Atelier du 17 juin 2013

Classé dans : Non classé — joie55 @ 9:31

DEVOIR 
Fiction :
Inventez le passé et les débuts misérables de notre président de la république sur le style du misérabilisme.

Atelier du 17 juin 2013 hollande-267x300

Dans une émission télévisée, le chroniqueur politique rappelle :

Eh oui, à peine un mois et demi après son élection, au défilé du 14 Juillet, notre président a glissé à cause de la pluie et est tombé comme un bloc par terre. Sa tête a pris un coup, il est depuis dans le coma.
C’est son double qui préside. De ce fait, aucune grande décision ne peut être prise. Nous sommes dans une situation incompréhensible d’immobilisme parfait.
Les deux grands camps s’opposent depuis des mois pour mettre en place la réforme de la constitution afin de pouvoir lancer la réélection d’un nouveau président par obligation.
Rappelons que c’est l’assemblée qui vote l’incompétence du président afin d’annuler l’élection et de pouvoir en organiser une nouvelle. Voilà trois fois que ce vote a été proposé à l’assemblée mais  comme le front de gauche est majoritaire, personne ne veut déclarer cette incompétence. A croire que les députés y trouvent leur compte puisque les derniers sondages donnent la majorité aux représentants de droite à l’élection présidentielle.
Un accord a finalement été trouvé, ce qui impose à la gauche de proposer ce nouveau texte constitutionnel, mais ses représentants ne sont pas encore prêts.
Donc à quand la planification du vote de cette nouvelle loi à l’assemblée et au sénat, sachant que les grandes vacances arrivent à toute vitesse et que certains de nos élus, des deux camps, sont déjà en congés ?

Arnaud Decombis

                                                                                                               L’Françouais
C’était un pov gars
Y s’app’lait François…
Ou plutôt l’Françouais, comme disait la mère Hollande, qui l’trouvait ben niais ! Toujours le nez sur un livre, bigleux comme il était, et des lunettes fallait pas y penser, on n’en avait jamais porté dans la famille !
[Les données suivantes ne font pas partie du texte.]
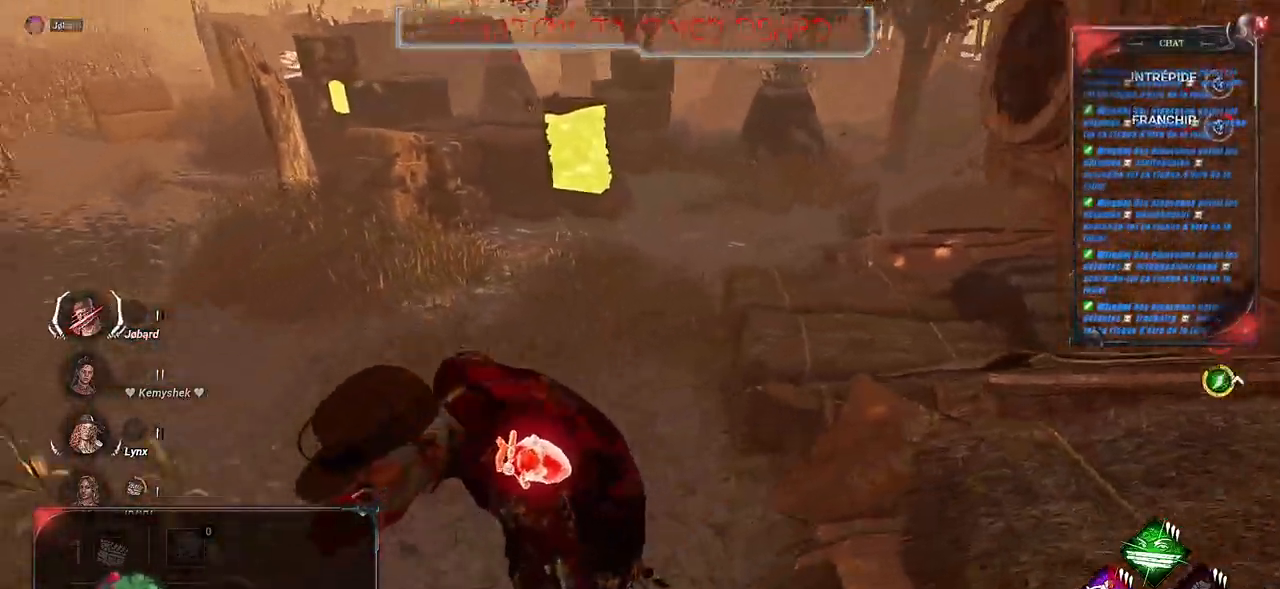
{"keys": ["q", "shift"], "mouse": [], "events": [[467, "s", "up"]]}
Le père Hollande, lui, un brave bûcheron rude à la tâche, ne comprenait pas comment il avait pu faire un gars aussi maladroit, malhabile, mollasson, pâlot, et se posait parfois des questions…Quand il avait un petit coup dans le nez, il engueulait la mère : avec qui que tu l’as fait, çuilà ? C’est pas Dieu possible d’être sans force comme lui ! Qui que c’est qu’est passé par là quand j’étais dans la forêt à tomber des arbres ? Hein ? La mère ? J’te cause !
Elle ne répondait pas, une baffe s’abattait sur elle, elle faisait le dos rond, elle savait bien qui était passé un jour entre ses cuisses, un beau gars de la ville, bien éduqué, bien comme il faut, qui l’avait embobinée, avait fait son affaire et était reparti sans laisser son adresse, pardi !
Et le petit François devint le jeune François, toujours aussi maladroit, malhabile, mollasson et pâlot…
Le père avait renoncé à lui apprendre le métier, il se contentait de jeter ses livres dans la cheminée quand il le voyait plongé dedans, et partait d’un gros rire imbécile devant la mine ahurie du gamin : c’était son petit plaisir : ses larmes le mettaient en joie ! Les punitions tombaient sur le pauvre François, pour un rien : il n’avait pas nettoyé les bottes crottées du père, il avait oublié de mettre sa chopine sur la table, il avait été trop poli avec le facteur, pas assez avec le curé…
François apprit donc très tôt l’humiliation, l’incompréhension, l’injustice.
Pour survivre dans ce milieu débilitant, il apprit à ruser, à cacher ses intentions, ses sentiments, son intelligence, il afficha en permanence un air « normal ». Il ne savait pas encore qu’il faisait là, grâce à ses parents stupides et mauvais, son apprentissage de la vie politique !
François fut remarqué par un instituteur  perspicace qui réussit à persuader les parents que leur intérêt était de se débarrasser du gamin en le mettant en pension : ils toucheraient une bourse substantielle, qu’ils garderaient pour eux, car l’instituteur promit de subvenir aux besoins de l’élève.
Ce qui fut fait.
La suite, on la connait : brillantes études, dont les parents ne surent pas grand chose, désir de revanche, engagement politique, et enfin … Président !
Oui, Françouais, le niais à sa mère, est devenu notre président, le président de tous les Françouais ! Il a gardé son air « normal », un peu mollasson, pâlot et maladroit, sauf que maintenant il porte des lunettes !

Huguette Montagne

francois-hollande-le-president-francais-est-273x300 Arnaud

Un président normal

C’est le 12 août 1954, à Elbeuf, une banlieue misérable de Rouen que naquit le petit François. Il se prénomma également Georges en deuxième prénom, comme son père, chômeur de profession et alcoolique notoire. Il arriva deux ans après la naissance de son frère aîné Philippe. Ils habitaient un logement minable et sale dans le quartier défavorisé des Fauvettes. Un quartier des plus mal famés car y logeait toute la jeunesse  délinquante de Rouen.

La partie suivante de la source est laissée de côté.